My grandfather died this week. Alone.
In a nursing home bed. Surrounded by caretakers whose name he probably didn’t know.
He is the perfect example of what was a very good life gone wrong.
First off, I should say this. He and I were never that close. In fact, he was always very, very tough on me.
I never understood why. But even when I was seven years old, he’d chastise me for a weak handshake. He’d try to make me more than a man.
I was, and am, the only grandson on that side of the family. He wanted to…well, make sure I grew up a man.
Except I wasn’t a man. I was a sissy. But you guys already know that and there’s no need to rehash those stories.
He made me cry on numerous occasions. Again, I never understood why he was so tough on me. It’s not fair, I’d whine to my mom.

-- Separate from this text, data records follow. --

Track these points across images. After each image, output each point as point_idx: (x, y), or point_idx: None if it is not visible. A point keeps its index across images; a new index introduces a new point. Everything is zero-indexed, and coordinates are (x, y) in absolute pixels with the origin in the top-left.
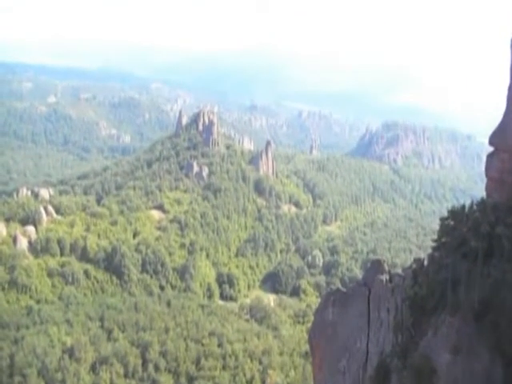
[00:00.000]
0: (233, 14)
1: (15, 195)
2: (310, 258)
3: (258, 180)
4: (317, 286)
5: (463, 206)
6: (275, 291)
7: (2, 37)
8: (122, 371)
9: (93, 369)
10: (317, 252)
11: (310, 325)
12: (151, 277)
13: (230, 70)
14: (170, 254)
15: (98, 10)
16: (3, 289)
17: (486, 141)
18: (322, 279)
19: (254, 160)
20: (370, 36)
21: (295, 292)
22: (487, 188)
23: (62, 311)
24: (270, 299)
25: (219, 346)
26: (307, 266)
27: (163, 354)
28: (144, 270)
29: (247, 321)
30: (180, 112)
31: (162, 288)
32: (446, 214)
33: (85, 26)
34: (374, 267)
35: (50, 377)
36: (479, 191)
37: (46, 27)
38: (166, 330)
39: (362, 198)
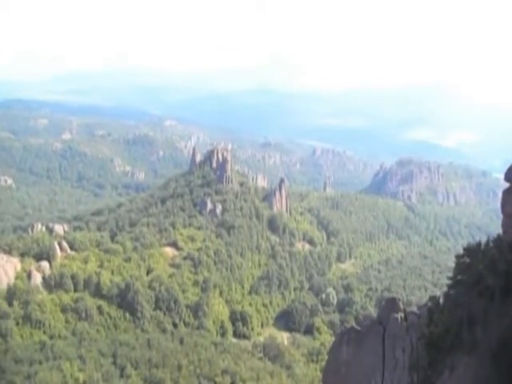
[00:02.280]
0: (245, 53)
1: (30, 230)
2: (323, 295)
3: (272, 217)
4: (331, 325)
5: (479, 243)
6: (289, 329)
7: (20, 75)
8: None
9: None
10: (331, 290)
11: (323, 364)
12: (164, 314)
13: (243, 107)
14: (184, 292)
15: (112, 50)
16: (17, 323)
17: (502, 177)
18: (336, 317)
19: (268, 197)
20: (383, 74)
21: (309, 330)
22: (503, 225)
23: (75, 347)
24: (284, 337)
25: None
26: (321, 303)
27: None
28: (157, 306)
29: (260, 359)
30: (194, 149)
31: (175, 325)
32: (461, 251)
33: (100, 66)
34: (389, 305)
35: None
36: (495, 228)
37: (61, 65)
38: (179, 368)
39: (377, 235)
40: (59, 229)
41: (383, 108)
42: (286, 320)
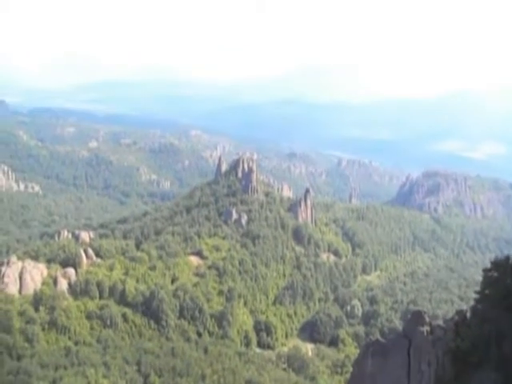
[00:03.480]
0: (272, 64)
1: (57, 237)
2: (348, 307)
3: (297, 228)
4: (356, 337)
5: (507, 257)
6: (313, 340)
7: (48, 84)
8: None
9: None
10: (356, 302)
11: (348, 376)
12: (189, 323)
13: (269, 117)
14: (208, 301)
15: (140, 60)
16: (43, 329)
17: None
18: (361, 329)
19: (293, 208)
20: (412, 85)
21: (333, 342)
22: None
23: (99, 354)
24: (308, 348)
25: None
26: (346, 315)
27: None
28: (182, 315)
29: (284, 370)
30: (219, 159)
31: (199, 334)
32: (489, 265)
33: (127, 75)
34: (415, 318)
35: None
36: None
37: (89, 75)
38: (203, 377)
39: (402, 247)
40: (85, 236)
41: (410, 119)
42: (310, 331)
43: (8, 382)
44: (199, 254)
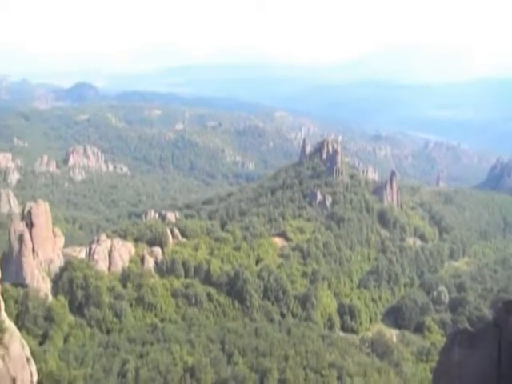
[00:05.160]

It wasn’t until just a few years ago that I began to realize it was for my own good. And while I never became close to him (he was too old, drank too much, and lived too far away for that to ever happen), I can say with certainty that he leaves his life with my respect for what he tried to do.
The execution was poor at times, but the intent was there. He wanted me to be a real man. I can hardly fault him for that.
But, this post is about something else.
AGAIN, HE DIED…ALONE
He did not die surrounded by his children or grandchildren. Or a wife.
Because he divorced my grandmother right around the time I was born. Ran off with the high school sweetheart.
It was pretty nasty, from what I’ve been told. He’d been cheating on her for a couple years, when he would go home to visit his own sick parents.
Eventually my grandmother found out.
He remarried the high school sweetheart.
And then said sweetheart had a heart attack around…2007. She never woke up from it.
From there, it was a lot of drinking (think a bottle of gin a night), and…well, a life that ended on a much lower note than it began.
For you see, he had always been successful. Owned a very successful business. Raised three good children. Owned a beautiful house in a prestigious neighborhood in Southern California.
It should’ve ended a lot better than it did.
And don’t get me wrong. My mom, aunt, and uncle were at his side most of his final days.
But he could have been in his own home, with his former wife at his bedside. He died without a house nor a penny to his name.
I’m writing this from Eastern Europe, not California. Because while I would like to pay my respects, it’s just not feasible at the moment from a visa and travel perspective.
My other grandparents–I’d just deal with it. But one way or another, I’d be going back to California. Likely writing this from the plane.
Instead, I’m still in my apartment.
My point is, sometimes it’s easy to just say that you only live once.
That my grandpa had a right to his happiness, and he took it. I can’t fault him for that.
But sometimes, when you hurt dozens of people with your actions, it will affect you down the road, too.
Sure, short term happiness is a given.
However, my grandpa drove a knife in the heart of the entire family. It was a wound that never fully healed.
MY POINT IS…
I’d like to leave you guys with a lesson. And maybe it’s one my grandfather would have liked to pass on to me, given the benefit of hindsight.
As men, in today’s world–sometimes we have it really bad. Especially those of us who grow up nice guys. We’re kicked, fucked over, and then kicked again while we’re on the ground.
A lot of the times, we swing to the complete opposite end of the spectrum.
Rather than give a single damn about a girl and her feelings, we cheat, lie, and manipulate our way through a lot of things.
We leave a trail of destruction in our wake without a care in the world.
I’ve done it. Most of you probably have, too.
And while it’s easy to say that it’s just evening the score, sometimes it doesn’t work out all that well.
Grandpa is a good example of this.
Just keep it in mind.
Sometimes it’s not worth the miles on your soul.
Well, it’s Friday night. I think I’ll knock back a few beers for you tonight, Grandpa.
Sorry for your loss. Good words.
Thank you. Much appreciated.
I understand the feelings. Sometimes the generation gap is just too large and there is very little to base a relationship on other than the family bloodline.
Death comes for us all, and pursueing happiness, both short and long term is the personal choice we all make. If your Grandpa had any regrets prior to his last breath I hope they didn’t linger.
Excellent way of articulating it
Great writing. I think your grandpa could have done the right thing. It’s easy to blame a man for cheating. Nobody thinks ” if a woman convinced a man she’d be a good wife, but instead made him miserable for decades… Isn’t that cheating, in a way?” The man would certainly be cheated of his time and life. I would feel cheated.
It sounds like he had a good couple decades with the old sweetheart too.
That’s just it–knowing what i know about the red pill now, and knowing how women really work–I have a hard time faulting him, even though I love my grandma. There’s just so many variables I don’t know (and probably no one does) that I find it impossible to pin blame on him now.
Thanks for much for the comment and the compliments.